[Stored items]

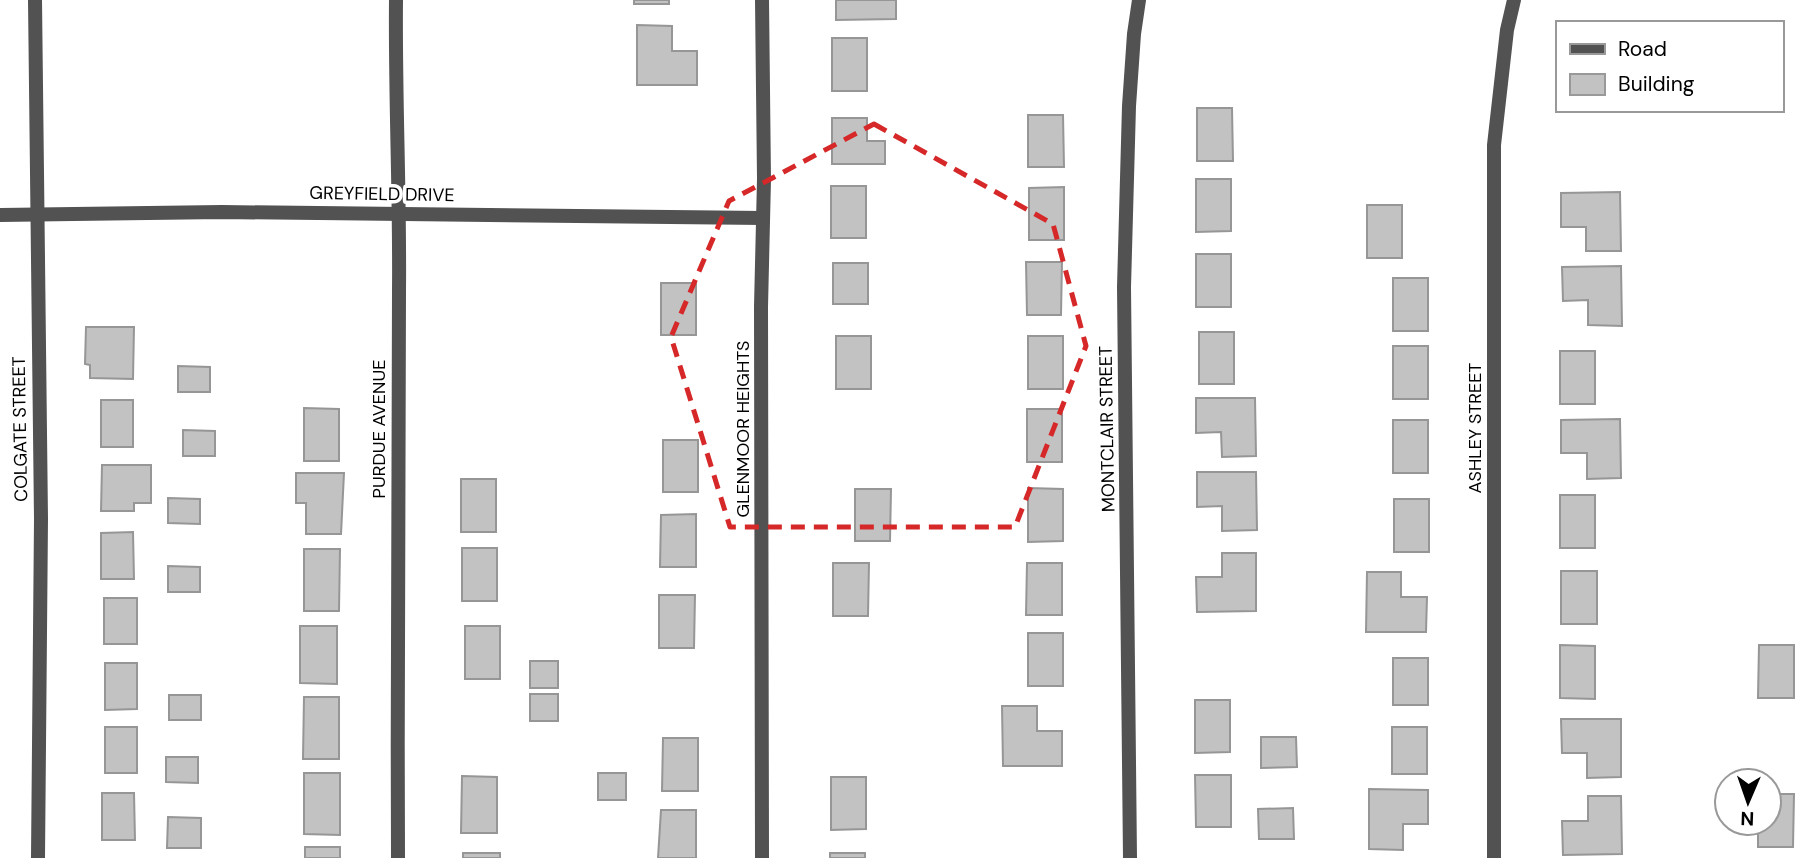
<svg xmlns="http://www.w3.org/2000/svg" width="1804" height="858" viewBox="0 0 1804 858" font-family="'DM Sans',sans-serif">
<rect width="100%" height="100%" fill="#fff"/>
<!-- building -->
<g fill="#c2c2c2" stroke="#969696" stroke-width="2">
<rect x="634" y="0" width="35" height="4"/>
<path d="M836,0H896V19L836,20Z"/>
<path d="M637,25L672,26V51H697V85H637Z"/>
<rect x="832" y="38" width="35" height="53"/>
<path d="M1197,108H1232L1233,161H1197Z"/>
<path d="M1028,115H1063L1064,167H1028Z"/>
<path d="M832,118H867V141H885V164H832Z"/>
<path d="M1196,179H1231V231L1196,232Z"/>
<rect x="831" y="186" width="35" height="52"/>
<path d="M1064,187V240H1029V188Z"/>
<path d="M1620,192L1621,251H1586V227H1561V193Z"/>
<rect x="1367" y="205" width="35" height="53"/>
<rect x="1196" y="254" width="35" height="53"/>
<path d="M1026,262H1062L1061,315H1027Z"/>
<rect x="833" y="263" width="35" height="41"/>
<path d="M1621,266L1622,326L1588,325V300L1563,301L1562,267Z"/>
<rect x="1393" y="278" width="35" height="53"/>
<rect x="661" y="283" width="35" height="52"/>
<path d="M86,327H134L133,379L90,378V365L85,364Z"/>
<rect x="1199" y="332" width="35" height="52"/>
<rect x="836" y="336" width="35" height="53"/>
<rect x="1028" y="336" width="35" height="53"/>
<rect x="1393" y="346" width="35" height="53"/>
<rect x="1560" y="351" width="35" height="53"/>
<path d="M178,366L210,367V392H178Z"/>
<path d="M1196,398H1255L1256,456L1222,457L1221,432L1196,433Z"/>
<rect x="101" y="400" width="32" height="47"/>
<path d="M304,408L339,409V461H304Z"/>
<rect x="1027" y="409" width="35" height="53"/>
<path d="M1620,419L1621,478L1587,479V453H1561V420Z"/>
<rect x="1393" y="420" width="35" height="53"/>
<path d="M183,430L215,431V456H183Z"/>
<rect x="663" y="440" width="35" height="52"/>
<path d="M102,465H151V503H134V511H101Z"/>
<path d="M1197,472H1256L1257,530L1222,531V506L1197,507Z"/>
<path d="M296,473H344L341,534H306V503H296Z"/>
<rect x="461" y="479" width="35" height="53"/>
<path d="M1028,488L1063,489V541L1028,542Z"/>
<path d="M855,489H891L890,541H855Z"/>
<rect x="1560" y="495" width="35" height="53"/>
<path d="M168,498L200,499V524L168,523Z"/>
<rect x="1394" y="499" width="35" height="53"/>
<path d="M696,514V567H660L661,515Z"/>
<path d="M133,532L134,579H101V533Z"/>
<rect x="462" y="548" width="35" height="53"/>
<path d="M304,549H340L339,611H304Z"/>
<path d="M1222,553H1256V611L1197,612L1196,577H1222Z"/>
<path d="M833,563H869L868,616H833Z"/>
<path d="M1027,563H1062V615H1026Z"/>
<path d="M168,566L200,567V592H168Z"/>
<rect x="1561" y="571" width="36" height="53"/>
<path d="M1367,572H1401V597H1427L1426,632H1366Z"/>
<path d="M659,595H695L694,648H659Z"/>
<rect x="104" y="598" width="33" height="46"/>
<path d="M300,626H337V684L300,683Z"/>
<rect x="465" y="626" width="35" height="53"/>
<rect x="1028" y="633" width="35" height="53"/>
<path d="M1560,645L1595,646V699L1560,698Z"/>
<path d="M1759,645H1794V698H1758Z"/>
<rect x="1393" y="658" width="35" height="47"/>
<rect x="530" y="661" width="28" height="27"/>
<path d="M105,663H137V709L105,710Z"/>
<rect x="530" y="694" width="28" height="27"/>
<rect x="169" y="695" width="32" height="25"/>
<path d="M304,697H339V759H303Z"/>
<path d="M1195,700H1230V752L1195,753Z"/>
<path d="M1002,706H1037V731H1062V766H1003Z"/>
<path d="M1561,719H1621V777L1587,778V753H1562Z"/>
<rect x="105" y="727" width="32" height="46"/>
<rect x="1392" y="727" width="35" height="47"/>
<path d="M1261,737H1296L1297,767L1261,768Z"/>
<path d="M663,738H698V791H662Z"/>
<path d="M166,757H198V783L166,782Z"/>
<path d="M304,773H340V835L304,834Z"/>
<rect x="598" y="773" width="28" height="27"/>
<path d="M1195,775H1231V827H1196Z"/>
<path d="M462,776L497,777V833H461Z"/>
<path d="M831,777H866V829L831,830Z"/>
<path d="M1369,789L1428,790V824H1403V850L1369,849Z"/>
<path d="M102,793H134L135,840H102Z"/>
<path d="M1769,794H1794L1793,847H1758V823H1769Z"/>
<path d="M1588,796H1621L1622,854L1563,855L1562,821H1588Z"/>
<path d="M1293,808L1294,839H1259L1258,809Z"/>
<path d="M661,810H696V858H658Z"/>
<path d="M168,817L201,818V848H167Z"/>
<rect x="305" y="847" width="35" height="11"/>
<rect x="463" y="853" width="37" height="5"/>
<rect x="830" y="853" width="35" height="5"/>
</g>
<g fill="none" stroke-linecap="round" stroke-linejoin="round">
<!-- street -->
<g stroke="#525252" stroke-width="14">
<path d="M35,0L41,519L38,858"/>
<path d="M396,0C395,97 400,194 399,291C399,480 397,669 398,858"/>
<path d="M0,215L222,212L763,218"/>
<path d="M762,858L761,307L764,179L762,0"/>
<path d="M1130,858L1124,287L1129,106L1134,34L1139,0"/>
<path d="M1494,858V145L1507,30L1514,0"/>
</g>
</g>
<!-- marked area -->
<path fill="none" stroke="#d62828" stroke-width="5" stroke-dasharray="14 9" stroke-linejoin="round" d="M874,124L1053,224L1086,346L1015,527H730L671,337L729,201Z"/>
<g text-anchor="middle" stroke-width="7" stroke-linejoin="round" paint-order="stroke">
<!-- street labels -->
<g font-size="18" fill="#000" stroke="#fff">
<text transform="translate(382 194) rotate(1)" y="6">GREYFIELD DRIVE</text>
<text transform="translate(1475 428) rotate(-90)" y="6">ASHLEY STREET</text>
<text transform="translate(20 429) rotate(-91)" y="6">COLGATE STREET</text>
<text transform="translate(379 429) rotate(-90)" y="6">PURDUE AVENUE</text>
<text transform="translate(743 429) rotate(-90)" y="6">GLENMOOR HEIGHTS</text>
<text transform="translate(1107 429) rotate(-91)" y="6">MONTCLAIR STREET</text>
</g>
</g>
<!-- legend -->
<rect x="1556" y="21" width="228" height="91" fill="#ffffff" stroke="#999999" stroke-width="2"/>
<rect x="1570" y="44" width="35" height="10" fill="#525252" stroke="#999999" stroke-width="2"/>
<text x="1618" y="56" font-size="21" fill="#000000">Road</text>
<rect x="1570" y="74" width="35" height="21" fill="#c2c2c2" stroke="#999999" stroke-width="2"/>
<text x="1618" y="91" font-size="21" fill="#000000">Building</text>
<!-- north arrow -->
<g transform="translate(1748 802) rotate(182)"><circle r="33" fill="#ffffff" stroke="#999999" stroke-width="2"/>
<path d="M0-5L12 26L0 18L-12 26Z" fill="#000000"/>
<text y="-10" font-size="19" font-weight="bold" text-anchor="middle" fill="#000000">N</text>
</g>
</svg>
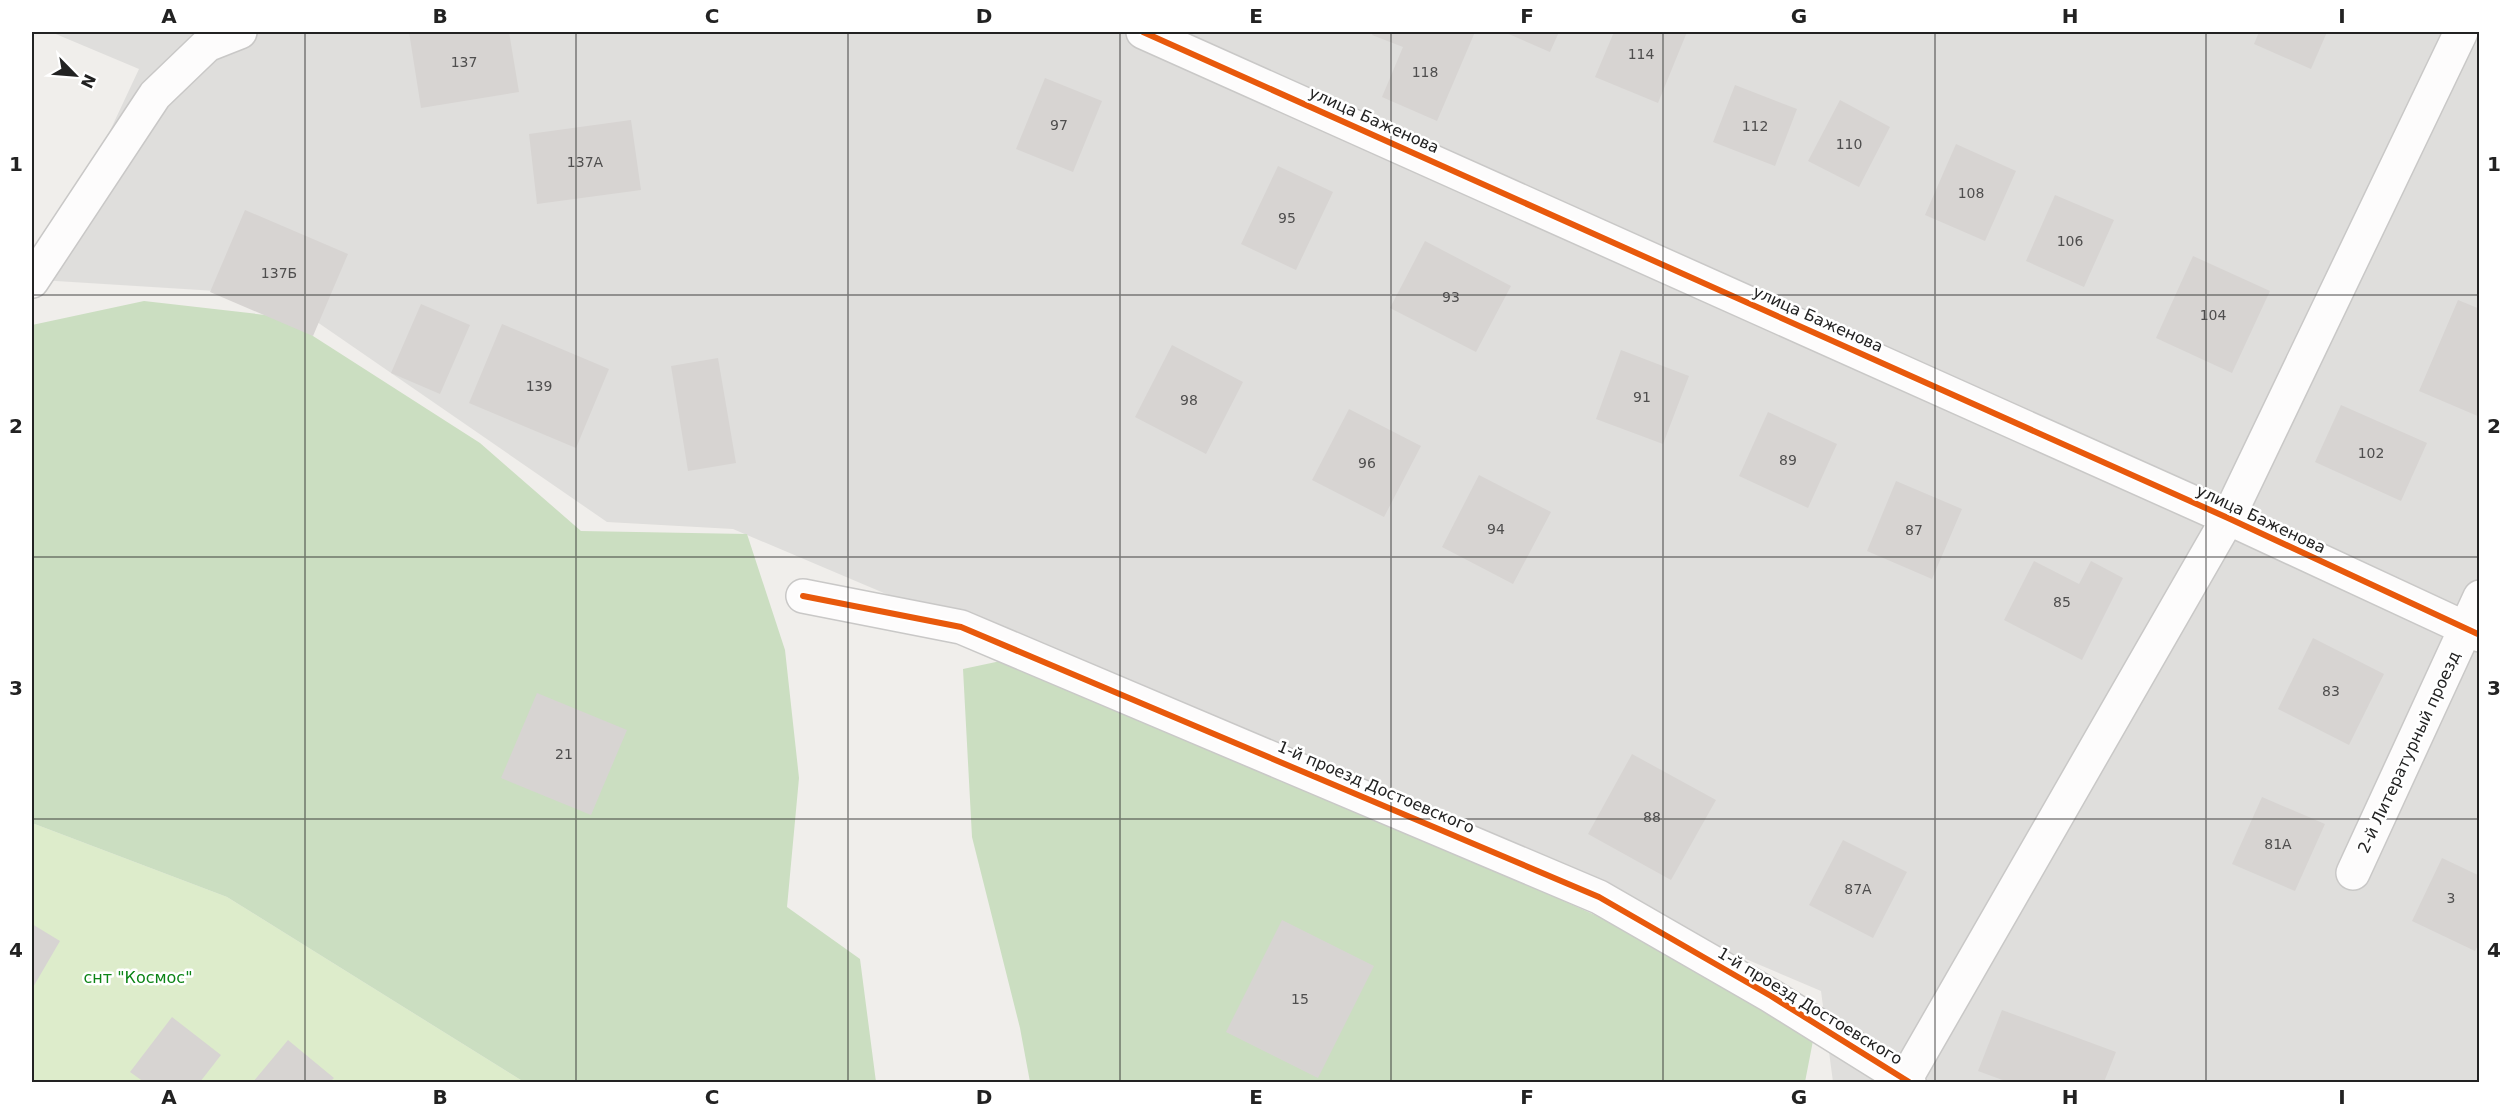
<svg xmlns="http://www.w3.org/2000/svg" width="2511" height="1114" viewBox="0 0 2511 1114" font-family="'DejaVu Sans',sans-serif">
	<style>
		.residential { fill: #dfdedc }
		.grass { fill: #ddeccb }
		.forest { fill: #cbdec1 }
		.building { fill: #d7d4d2 }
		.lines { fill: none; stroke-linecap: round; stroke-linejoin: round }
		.minor-casing { stroke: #c9c8c7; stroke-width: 36 }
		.minor { stroke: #fdfcfc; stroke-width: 33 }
		.cycleway-casing { stroke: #fff; stroke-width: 10 }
		.cycleway { stroke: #e8590c; stroke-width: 6 }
		.grid { fill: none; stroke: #222; stroke-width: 1.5; stroke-opacity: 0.55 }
		.labels { text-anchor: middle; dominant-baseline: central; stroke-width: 5; stroke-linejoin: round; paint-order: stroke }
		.number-label { font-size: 14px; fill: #4f4e4e }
		.street-label { font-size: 16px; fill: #222; stroke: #fff }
		.park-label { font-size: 16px; fill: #0c8416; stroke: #fff }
		.neatline { fill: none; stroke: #222; stroke-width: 2 }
		.grid-label { font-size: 20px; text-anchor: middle; font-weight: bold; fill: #222 }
	</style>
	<rect width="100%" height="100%" fill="#f0eeeb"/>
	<path class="residential" d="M51,32H2479V1082H1833L1821,991L733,529L607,522L278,295L40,280L139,69Z"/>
	<path class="grass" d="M32,823L227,897L524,1082H32Z"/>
	<path class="forest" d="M144,301L292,318L313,336L480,443L581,531L747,534L785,650L799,778L787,907L860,959L876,1082H524L227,897L32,823V325Z
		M1010,659L1105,694L1750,985L1817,1020L1805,1082H1030L1020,1028L972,837L963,669Z"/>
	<path class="building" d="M409,32H509L519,92L421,108Z
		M1374,32H1475L1437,121L1382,97L1403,47L1372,35Z
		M1504,32H1559L1550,52Z
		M1614,32H1687L1658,103L1595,77Z
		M2259,32H2327L2311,69L2254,44Z
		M1045,78L1102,101L1073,172L1016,149Z
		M1735,85L1797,109L1775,166L1713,142Z
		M1840,100L1890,127L1859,187L1808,161Z
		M631,120L641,190L537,204L529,134Z
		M1956,144L2016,171L1985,241L1925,215Z
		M1278,166L1333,192L1296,270L1241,244Z
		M2055,195L2114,220L2084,287L2026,261Z
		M245,210L348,254L313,336L210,292Z
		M1425,241L1511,286L1476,352L1390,308Z
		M2193,256L2270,291L2232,373L2156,338Z
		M2458,300L2480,309V417L2419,391Z
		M421,304L470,325L440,394L391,373Z
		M502,324L609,369L576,448L469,403Z
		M1172,345L1243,382L1206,454L1135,417Z
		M1621,350L1689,376L1663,444L1596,419Z
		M718,358L736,463L688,471L671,366Z
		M2341,405L2427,443L2401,501L2315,462Z
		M1349,409L1421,446L1384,517L1312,480Z
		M1768,412L1837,444L1808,508L1739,476Z
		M1479,475L1551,512L1513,584L1442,547Z
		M1896,481L1962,509L1932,579L1867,551Z
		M2034,561L2079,584L2091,561L2123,578L2082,660L2004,620Z
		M2313,638L2384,674L2349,745L2278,709Z
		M537,693L627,730L591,815L501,778Z
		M1632,754L1716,800L1671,880L1588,834Z
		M2262,797L2325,824L2295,891L2232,864Z
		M1843,840L1907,872L1873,938L1809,905Z
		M2442,858L2480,876V941L2475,951L2412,921Z
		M1282,920L1374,966L1318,1078L1226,1032Z
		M32,924L60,941L32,989Z
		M2002,1010L2116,1052L2104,1082H2008L1978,1071Z
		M172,1017L221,1055L200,1082H144L130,1072Z
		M288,1040L334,1078L330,1082H253Z"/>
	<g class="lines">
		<defs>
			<path id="minor" d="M1143,32L2228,518L2480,635
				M32,281L155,95L207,45L240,32
				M803,596L961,627L1599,897L1771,996L1909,1082
				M2353,873L2480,597
				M1905,1080L2228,518L2461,32"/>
		</defs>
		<use href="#minor" class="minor-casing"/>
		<use href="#minor" class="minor"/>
		<defs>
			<path id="cycleway" d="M1143,32L2228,518L2480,635
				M803,596L961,627L1599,897L1771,996L1909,1082"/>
		</defs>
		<use href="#cycleway" class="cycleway-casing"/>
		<use href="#cycleway" class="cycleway"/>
	</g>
	<path class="grid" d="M305,32V1082M576,32V1082M848,32V1082M1120,32V1082M1391,32V1082M1663,32V1082M1935,32V1082M2206,32V1082M32,295H2480M32,557H2480M32,819H2480"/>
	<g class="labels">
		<g class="number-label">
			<text x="1641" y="54">114</text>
			<text x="464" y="62">137</text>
			<text x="1425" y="72">118</text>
			<text x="1059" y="125">97</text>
			<text x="1755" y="126">112</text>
			<text x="1849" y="144">110</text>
			<text x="585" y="162">137А</text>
			<text x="1971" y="193">108</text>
			<text x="1287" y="218">95</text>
			<text x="2070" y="241">106</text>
			<text x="279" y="273">137Б</text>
			<text x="1451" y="297">93</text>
			<text x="2213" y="315">104</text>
			<text x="539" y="386">139</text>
			<text x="1642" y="397">91</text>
			<text x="1189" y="400">98</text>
			<text x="2371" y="453">102</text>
			<text x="1788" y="460">89</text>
			<text x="1367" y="463">96</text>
			<text x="1496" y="529">94</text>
			<text x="1914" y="530">87</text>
			<text x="2062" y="602">85</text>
			<text x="2331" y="691">83</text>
			<text x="564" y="754">21</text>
			<text x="1652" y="817">88</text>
			<text x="2278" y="844">81А</text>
			<text x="1858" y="889">87А</text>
			<text x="2451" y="898">3</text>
			<text x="1300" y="999">15</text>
		</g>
		<g class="street-label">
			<text transform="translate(1374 120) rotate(24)">улица Баженова</text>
			<text transform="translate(1818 319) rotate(24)">улица Баженова</text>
			<text transform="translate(2261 519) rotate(25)">улица Баженова</text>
			<text transform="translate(2409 752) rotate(-65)">2-й Литературный проезд</text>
			<text transform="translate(1376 787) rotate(23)">1-й проезд Достоевского</text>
			<text transform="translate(1810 1006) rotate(31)">1-й проезд Достоевского</text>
		</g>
		<g class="park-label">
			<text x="138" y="977">снт "Космос"</text>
		</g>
	</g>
	<rect width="2511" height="1114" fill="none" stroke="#ffffff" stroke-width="66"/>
	<g transform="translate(75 75) rotate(115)" stroke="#ffffff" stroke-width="4.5" paint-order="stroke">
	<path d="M0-4.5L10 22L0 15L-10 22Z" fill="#222222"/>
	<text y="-9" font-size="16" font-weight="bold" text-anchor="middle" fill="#222222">N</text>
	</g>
	<rect x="33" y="33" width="2445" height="1048" class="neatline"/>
	<g class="grid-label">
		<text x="169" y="23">A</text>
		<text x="440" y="23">B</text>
		<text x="712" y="23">C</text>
		<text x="984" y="23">D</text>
		<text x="1256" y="23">E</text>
		<text x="1527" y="23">F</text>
		<text x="1799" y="23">G</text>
		<text x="2070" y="23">H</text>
		<text x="2342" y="23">I</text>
		<text x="16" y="171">1</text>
		<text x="2494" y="171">1</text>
		<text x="16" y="433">2</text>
		<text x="2494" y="433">2</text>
		<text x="16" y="695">3</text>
		<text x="2494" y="695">3</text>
		<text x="16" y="957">4</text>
		<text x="2494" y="957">4</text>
		<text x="169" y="1104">A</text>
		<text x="440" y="1104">B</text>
		<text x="712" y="1104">C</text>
		<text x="984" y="1104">D</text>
		<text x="1256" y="1104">E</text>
		<text x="1527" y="1104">F</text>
		<text x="1799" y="1104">G</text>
		<text x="2070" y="1104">H</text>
		<text x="2342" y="1104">I</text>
	</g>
</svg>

## Problem description
Lines from the entries that contain the word "linecap" are what the answer must hold.

## Response
<g fill="none" stroke-linecap="round" stroke-linejoin="round">
		.lines { fill: none; stroke-linecap: round; stroke-linejoin: round }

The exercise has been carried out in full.